Having returned from last week's York, PA Show, I have a huge list of projects to keep me busy this winter. Among them a #322 Hudson with S.I.T. Seller said it needs rewiring as it does not run. The graphics look great as does everything else about it. Was asking $85, got it from him for $70. I'll probably take off the tender shell and find nothing inside...

Also picked up a bunch of beat-up New Haven passenger coaches to customize as well as a couple of streamliner coach shells and sheet metal chassis. I'm not too good at painting but this will serve as my experimentation.

Found a #21234 Chesapeake and Ohio GP7 w/long steps in really decent shape for $175 at a hobby shop open house near York. The owner says it was just serviced and runs well. I'll find out soon enough. Other than determining if it runs or not, the paint is very good. Only some mssing/chipped on the yellow handrails which I understand is normal for these.

This is all on top of the other projects still that are still waiting.
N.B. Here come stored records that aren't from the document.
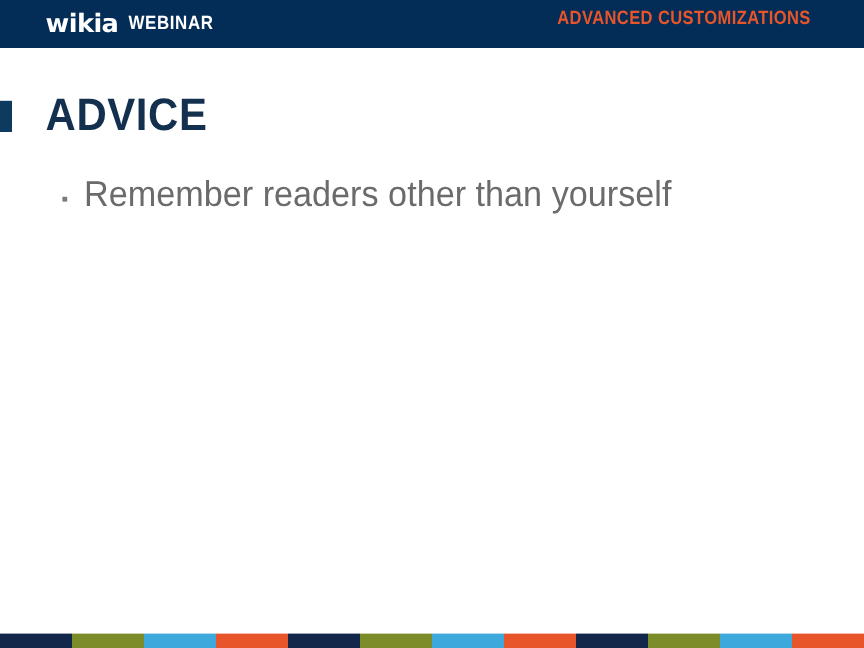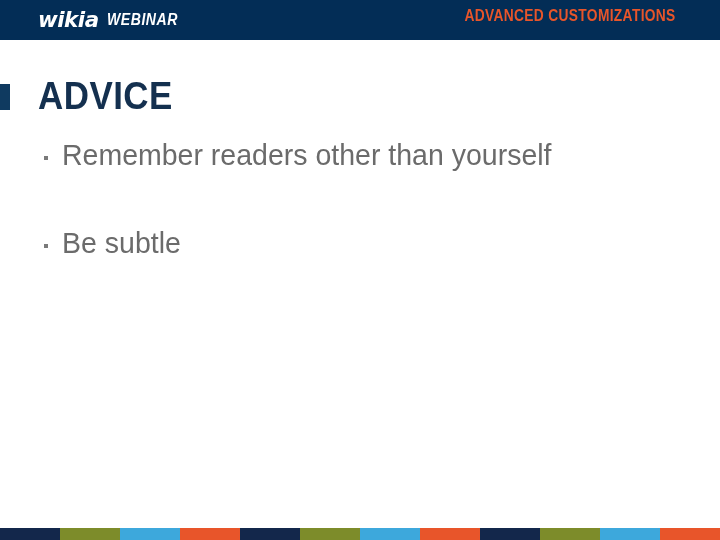--- a/index.html
+++ b/index.html
@@ -29,21 +29,20 @@
     height: 40px;
     background: #032d56;
   }
   .brand-block {
     position: absolute;
     left: 38px;
     top: 0;
     height: 40px;
     display: flex;
     align-items: center;
-    font-style: italic;
   }
   .brand-logo {
     font-family: "DejaVu Sans", sans-serif;
     font-weight: bold;
     font-size: 21px;
     letter-spacing: -0.5px;
     color: #ffffff;
     line-height: 1;
     display: inline-block;
     transform: scaleX(1.02);
@@ -108,21 +107,21 @@
     white-space: nowrap;
   }
 
   
   .bullet-list {
     position: absolute;
     left: 40px;
     top: 138px;
     width: 640px;
     list-style: none;
-    margin: 0;
+    margin: 8px;
     padding: 0;
   }
   .bullet-item {
     position: relative;
     height: 88px;
     padding-left: 22px;
     box-sizing: border-box;
   }
   .bullet-dot {
     position: absolute;
@@ -173,24 +172,20 @@
     </div>
   </div>
 
   <div class="title-accent" style="background: rgb(15, 58, 96);"></div>
   <h1 class="slide-title" style="color: rgb(20, 48, 79);">ADVICE</h1>
 
   <ul class="bullet-list">
     <li class="bullet-item">
       <span class="bullet-dot"></span>
       <span class="bullet-text">Remember readers other than yourself</span>
-    </li>
-    <li class="bullet-item">
-      <span class="bullet-dot"></span>
-      <span class="bullet-text">Be subtle</span>
     </li>
   </ul>
 
   <div class="footer-strip" id="footer-strip">
       <div class="footer-seg" style="background: rgb(19, 39, 75);"></div>
       <div class="footer-seg" style="background: rgb(125, 140, 42);"></div>
       <div class="footer-seg" style="background: rgb(61, 168, 220);"></div>
       <div class="footer-seg" style="background: rgb(232, 85, 42);"></div>
       <div class="footer-seg" style="background: rgb(19, 39, 75);"></div>
       <div class="footer-seg" style="background: rgb(125, 140, 42);"></div>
I have dozens of empty rolling stock shells waiting for trucks, mostly hopper cars, to be riveted on. There's no doubt I'll have plenty to do when the heavy snow hits.

Anybody else make it to York and pick up some winter projects?


----------



## Big Ed (Jun 16, 2009)

Don't forget to save some time for shoveling snow and chopping firewood.


----------



## gunrunnerjohn (Nov 10, 2010)

I went to York, but didn't get any winter projects. However, I have more than enough to keep me going anyway, and nothing really called my name at a price that I wanted to pay.


----------



## kix662003 (Mar 8, 2013)

Folks were digging out of snow in Minnesota this morning. Glad it's not that cold here!


----------



## Nuttin But Flyer (Dec 19, 2011)

Put a gas fireplace in when built house, no need to chop wood anymore. And have a big snowblower to handle the snow.


----------